The memory receded, and Ward said, “We’ll have to go up there and check the place where Charlie Brazil said he built his bonfire. It won’t tell us if he was there all night, but at least we’ll know if he was telling the truth about the fire. Did anything turn up in the files about other ritual murder cases?”
As if reading his thoughts about conflagration, Brennan said, “There was a body found burnt to a cinder in Wicklow last winter. At first there was speculation that it might be some sort of ritual thing, but they eventually found out it was a disagreement over drugs. The victim had a bullet in him, and the fellas who put it there tried to make the killing look like a sacrifice to throw investigators off.”
“That’s it? Nothing else?”
“Nothing local, at least nothing with a human victim. Just that case you mentioned to Charlie Brazil.” She took a file from a stack on her desk and tossed it over to him. Ward opened the file and perused the reports and photographs it contained, stopping at the pictures of the butchered kid goat suspended from a slender branch. He studied the detail shots of the narrow noose, the animal’s protruding tongue, the deep gash in its distended throat, the blackening entrails. Poor harmless creature. The ground beneath the kid’s hind legs was exactly as he remembered it from the scene: stained a deep rust red, with three circles drawn in blood. A hideous prank, or some demented notion of a sacred rite?
“Tell me more about that case,” Maureen said. “You said you worked on it?”
“I’d only been here about three years. There were three separate incidents, two lambs and a kid goat killed in some apparent ritual sacrifice. It was bad—you’ve seen the file. I had a suspicion at the time that Charlie Brazil was probably just a convenient scapegoat. Now I’m not so sure.”
“What about Maguire?” Brennan turned the pages of her notebook to their most recent interview. “He says Ursula Downes reported a prowler and asked him to come over and investigate, which he did. He says she’d cut herself on glass from the kitchen window, which was broken when he arrived, and he got blood on his clothing when he helped her bind up the wound.”
“There was a fairly deep cut on Ursula’s left hand. We should ask Dr. Friel to check for any fragments of glass in the wound.”
“Right, but Maguire also admits that it’s his skin under the victim’s fingernails. He claims she attacked him when he questioned her story about the prowler and refused to stay any longer. He says he put his bloodstained clothing into the washing machine when he arrived home. Claims he doesn’t know what happened to his waterproof gear. He did keep it outside the back door of the house where anyone might have taken it. And why would you wear your own kit if you’re planning to kill someone? Wouldn’t you get a nice disposable mac? But I suppose that sort of mistake makes sense if it was a crime of passion, spur-of-the-moment. You’ve done the deed; you’re covered in blood, and for some reason you can’t take the time to get rid of the evidence. So you plant the waterproofs somewhere and hope someone will buy the idea that you’re being stitched up.”
Ward remembered the plumes of blood on Ursula Downes’s bathroom wall. She had probably been unconscious but still alive when her throat was cut, a fact that didn’t square with Maureen’s spur-of-the-moment theory. And the tableau, all that peat heaped around the bathtub, also smacked of ritualistic obsession, not crime of passion. “But why bring the waterproofs in the first place? It wasn’t raining on Thursday evening. And what about motive? Maguire admits he was involved with Ursula Downes years ago, but it doesn’t seem to have been a terrible secret. Not worth killing for.”
“Maybe it’s something else. They’re both archaeologists; maybe it’s professional. She knows something about him that he doesn’t want other people to know—something to do with his academic work, his research; something that might compromise his career, his ambitions to be department chairman one day. We’ve got to at least check him out.”

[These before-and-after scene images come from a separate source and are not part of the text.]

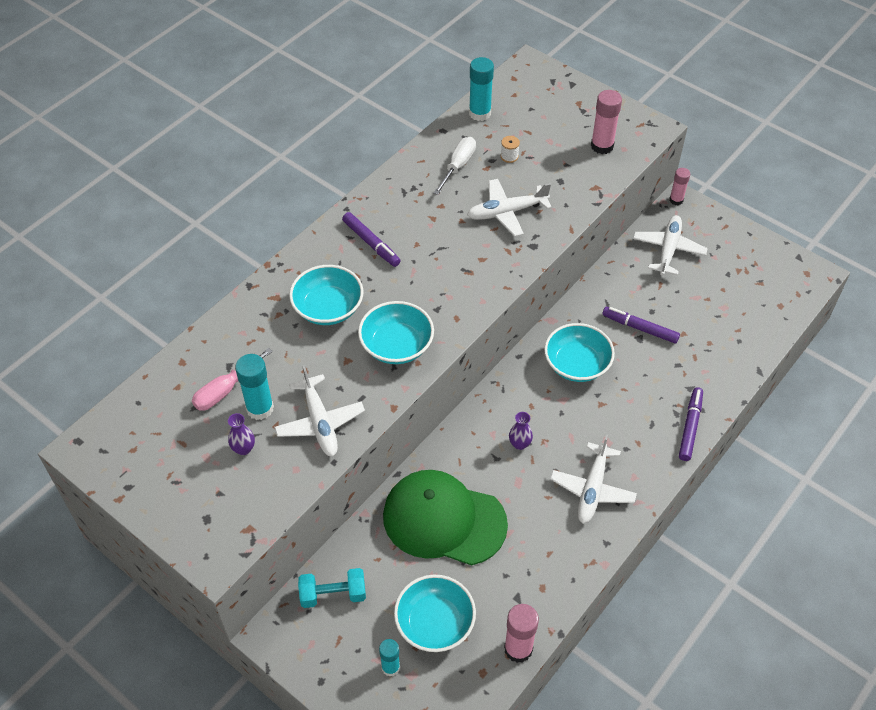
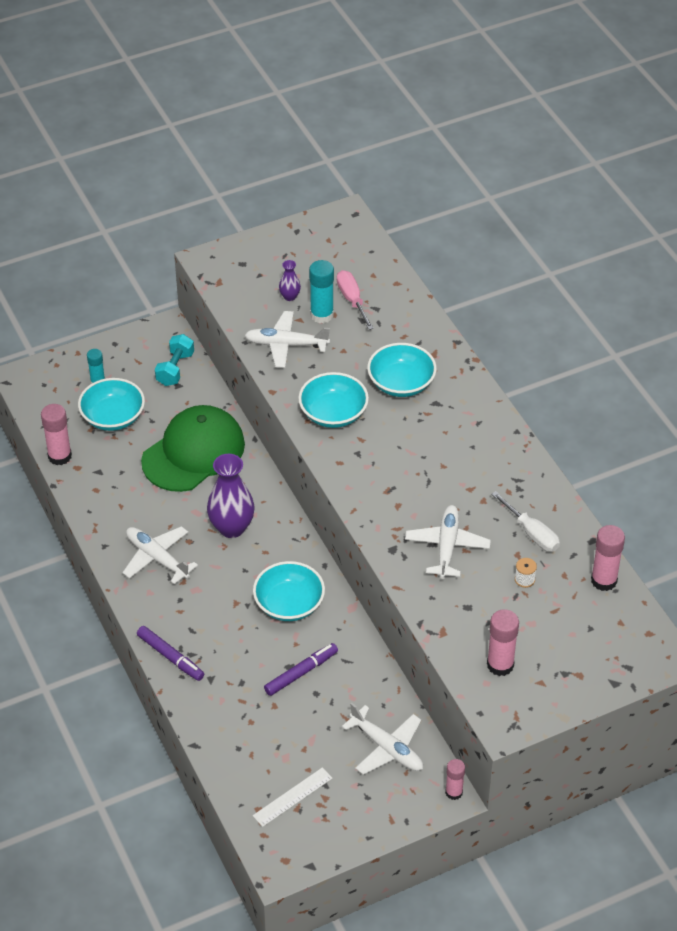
camera: 115 degrees right, 5 degrees down
purple marker [342,212,401,267] -> none
turquoise glue stick [469,57,494,121] -> pink glue stick [591,525,625,591]
purple vase [509,412,533,450] -> purple vase [207,454,255,538], size x2.07
none -> white ruler [253,767,332,827]

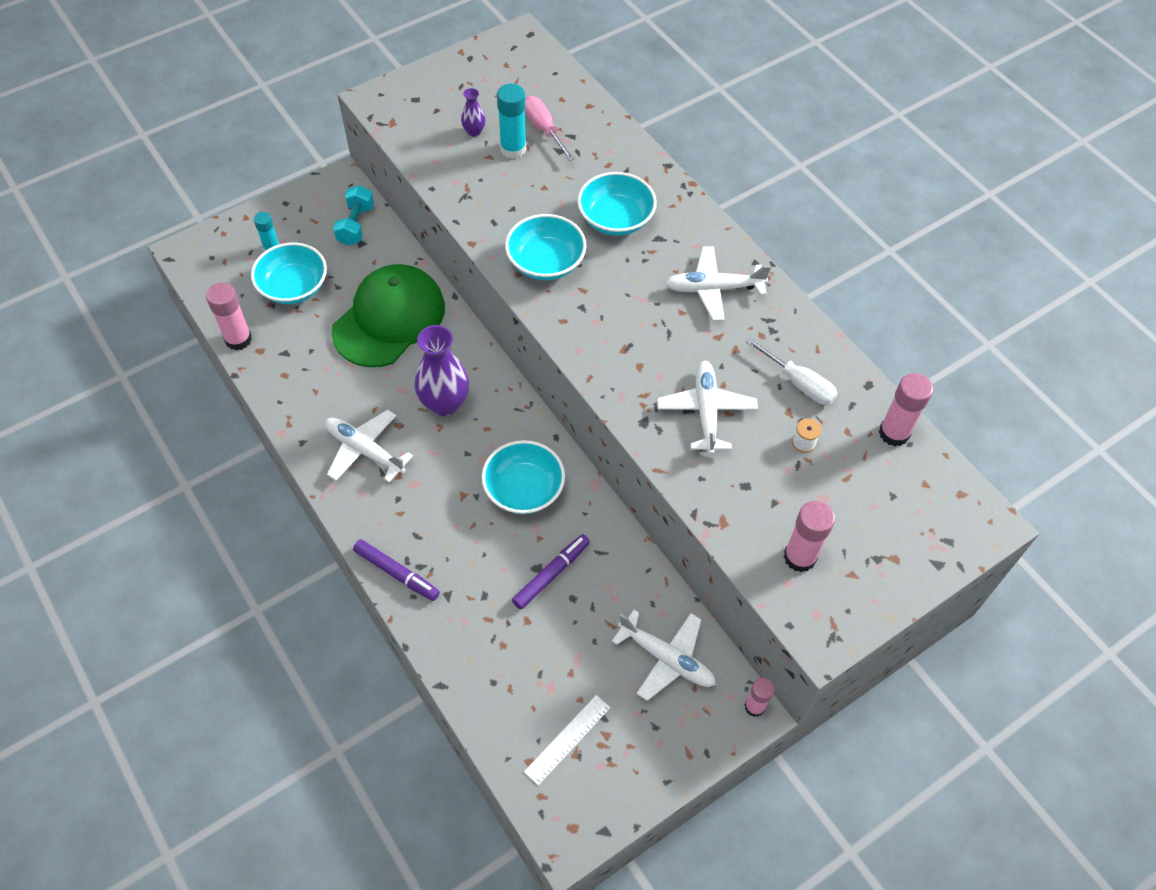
camera: 10 degrees left, 10 degrees up
white plane [244,311,330,368] -> white plane moved to [665,246,771,321]

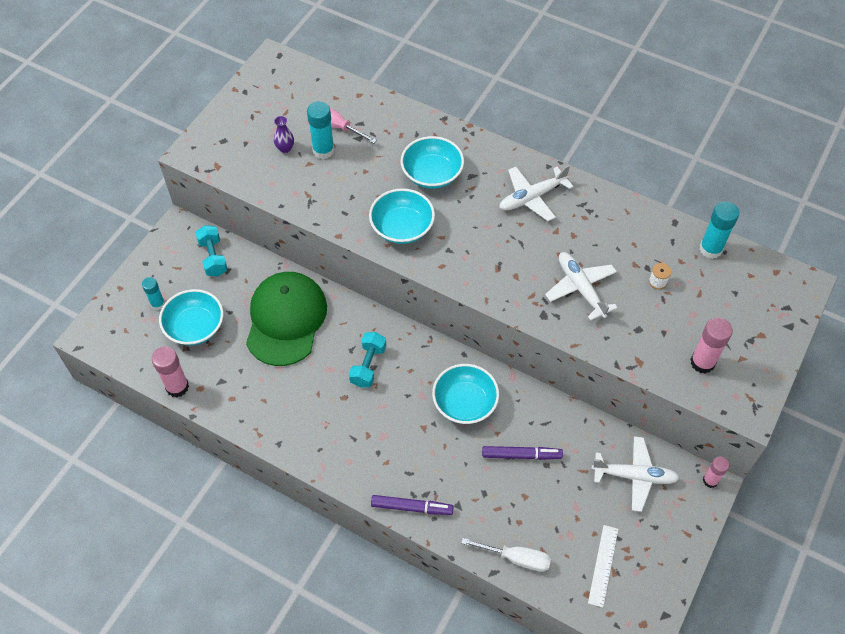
camera: 25 degrees left, 0 degrees up
white plane [325,410,413,482] -> none
purple vase [415,325,469,416] -> turquoise dumbbell [349,332,386,387]
purple marker [512,534,590,609] -> purple marker turned 75 degrees clockwise [482,446,563,460]
white screwdriver [746,338,838,405] -> white screwdriver moved to [461,538,551,572]
pink glue stick [879,373,933,446] -> turquoise glue stick [699,201,739,259]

“Agreed. Let’s add him to the list for the boys in Dublin, get some background on him.”
“It would be so nice and simple if it was Maguire.”
“Wouldn’t it, though? Somehow I doubt this case is going to untangle that easily. I keep going back to this thing with the three knots,” Ward said. “Both bodies found in the bog had knotted leather cords around their necks. One’s a couple of thousand years old, one’s more recent. But the cord was how the newer body was identified; Teresa Brazil said her brother-in-law Danny always wore a similar cord with three knots, some sort of good luck charm. And then, three days after Danny’s body turns up, somebody strangles Ursula Downes with the same sort of triple-knotted cord. Both also had their throats cut. One was found in a bog, one in a bathtub that had been heaped around with peat.”
“What’s the peat supposed to mean, do you think?”